New Methods - Speakers and Presentations
Sunday, October 15, 9:30-10:30 a.m.
"Comparing group effects in logit and probit models"
Presentation outline is available by clicking here.
J. Scott Long , Dr. J. Scott Long, Chancellor's Professor, Departments of Sociology and Statistics, Indiana University
Dr. J. Scott Long's research examines the interplay between women's work and family roles and its implications for physical health; human sexuality and sexual risk-taking in conjunction with The Kinsey Institute; stigma and mental health in a cross-national context; and methods for group comparisons in models with categorical outcomes.
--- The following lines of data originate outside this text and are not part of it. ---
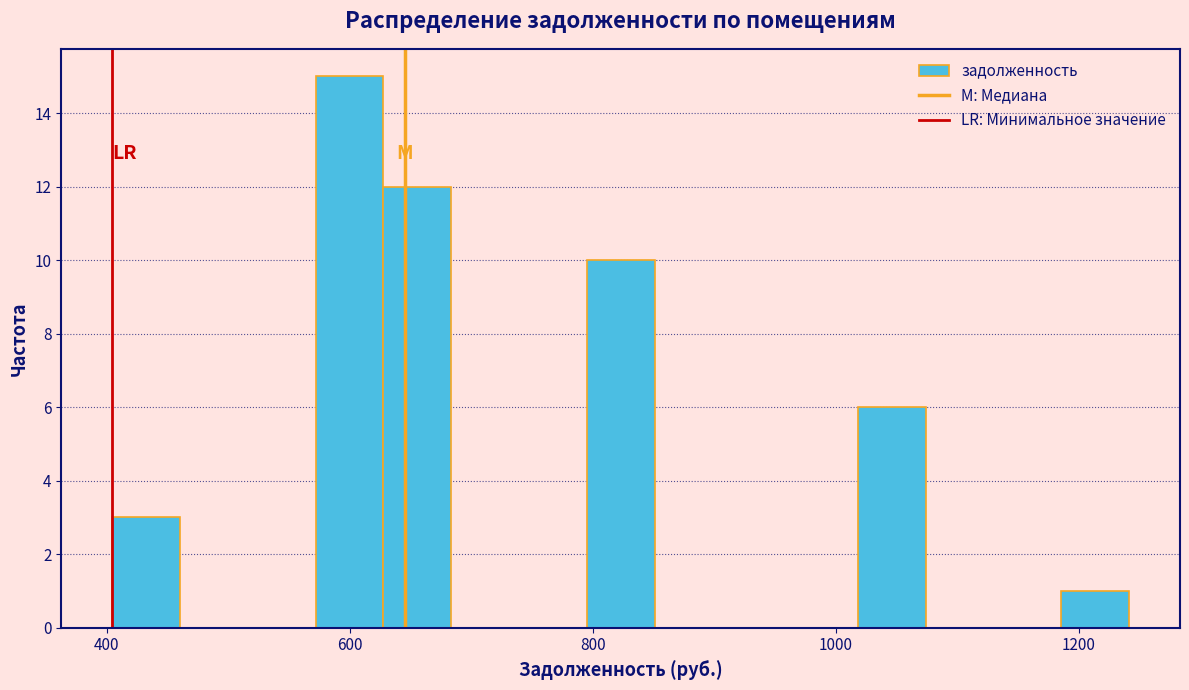

Read against the x-axis, roughly where is the centre of the tallest bar?

600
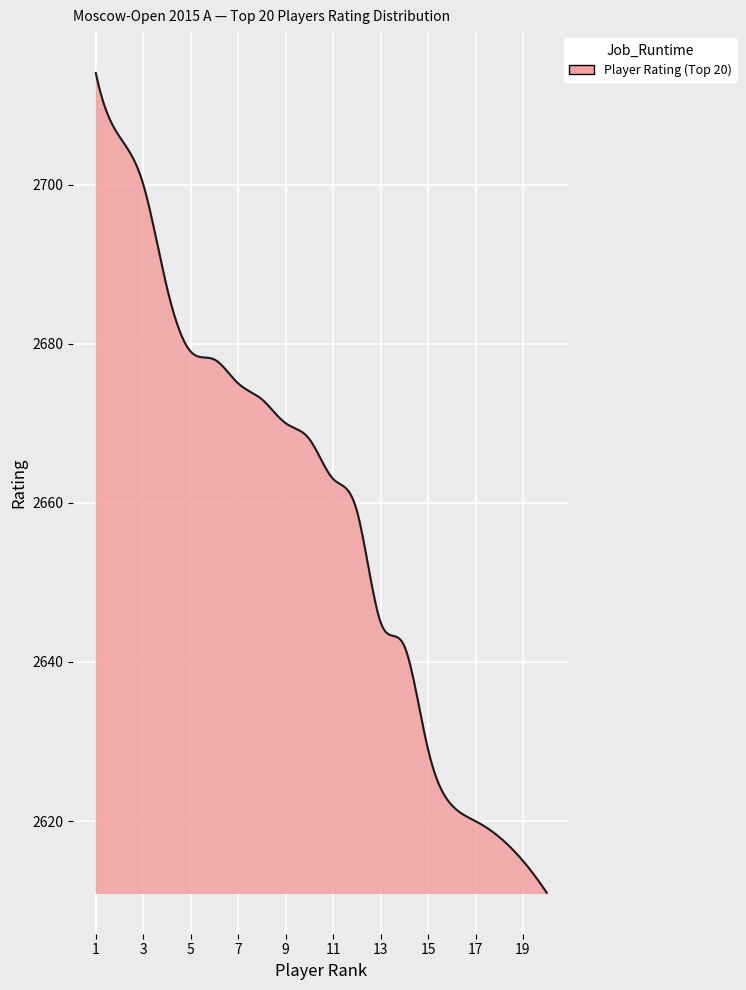

What is the difference between the maximum and minimum values?

103.0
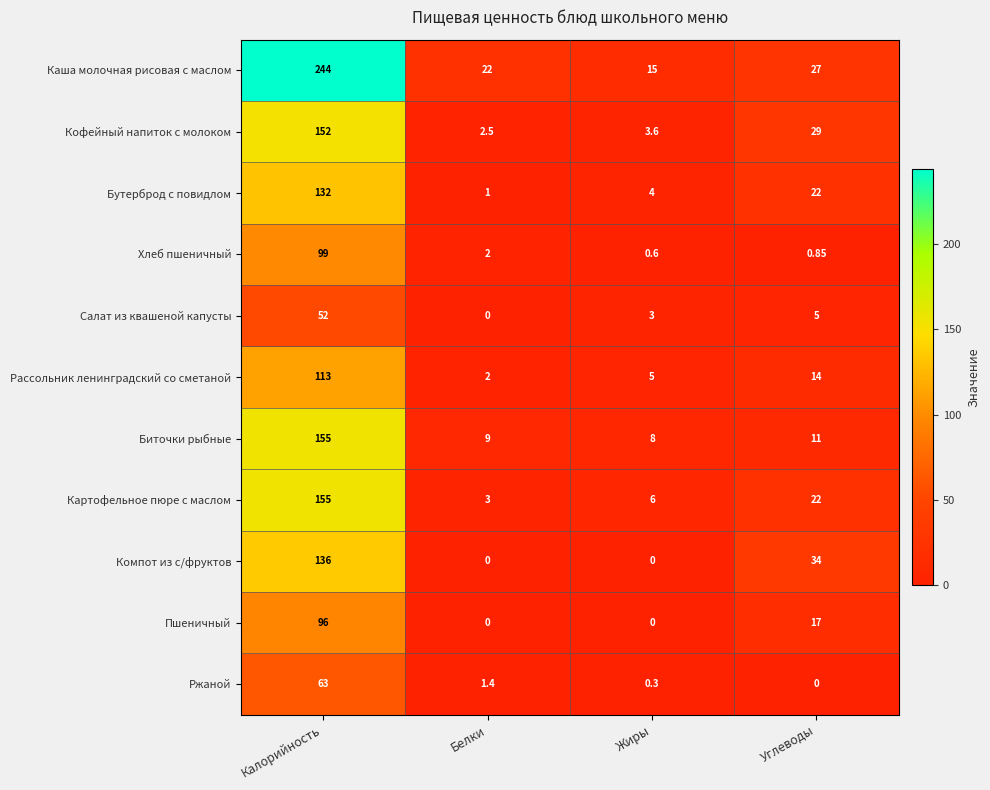

Which series has the widest spread of values?

Каша молочная рисовая с маслом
He is on the editorial board of Sociological Methodology, Sociological Methods and Research, Structural Equation Modeling and other journals. In 2002, he was awarded the 2002 Paul F. Lazarsfeld Memorial Award for Distinguished Contributions to Sociological Methodology. He is well-known for his contributions in the area of in regression models for categorical dependent variables.
Abstract: "Comparing group effects in logit and probit models"
Presentation outline is available by clicking here.
Abstract: Social scientists are often interested in assessing whether the effect of one variable on another is different in different groups of people. Gender, race, political party, country, economic region, experimental/control, and class are but a few examples where group comparisons of the effects of variables on some outcome are of fundamental importance. Extensions of the Chow (1960) test are often computed to compare groups, but this approach confounds the magnitude of the regression coefficients and the error variances in probit and logit models that assume an underlying latent variable, often yielding invalid conclusions. Indeed, Allison (1999) shows that these standard tests confound the magnitude of the regression coefficients and the variance of the error. Allison proposes a test that removes the effect of residual variation, but this test requires auxiliary information that is often unavailable. As an alternative, this talk proposes methods of group comparison based on predicted probabilities which can be applied to logit, probit and other types of regression models. We illustrate how this new method can be used and will describe software that we have developed to implement the approach.
Selected Publications:
Cheng, S. and J.S. Long, (forthcoming) Assessing measures of IIA for the multinomial logit model. Sociological Methods and Research.
Long, J. S. & Freese, J. (2005). Regression models for categorical dependent variables using Stata 2nd Edition. College Station TX: Stata Press.
Xu, J. and J.S. Long, 2005, Confidence intervals for predicted outcomes in regression models for categorical outcomes. The Stata Journal 5: 537-559.
Long, J. S. & Cheng, S. (2005). Regression Models for Categorical Outcomes. In Melissa Hardy and Alan Bryman (editors), Handbook of Data Analysis, Sage Publications.
Long, J. Scott. ( 1997). Regression models for categorical and limited dependent variables. Advanced Quantitative Techniques in the Social Sciences, Volume 7. Thousand Oaks CA: Sage Publications.
Bollen, K, & Long, J. S. (1993). Testing structural equation models. Newbury Park: Sage.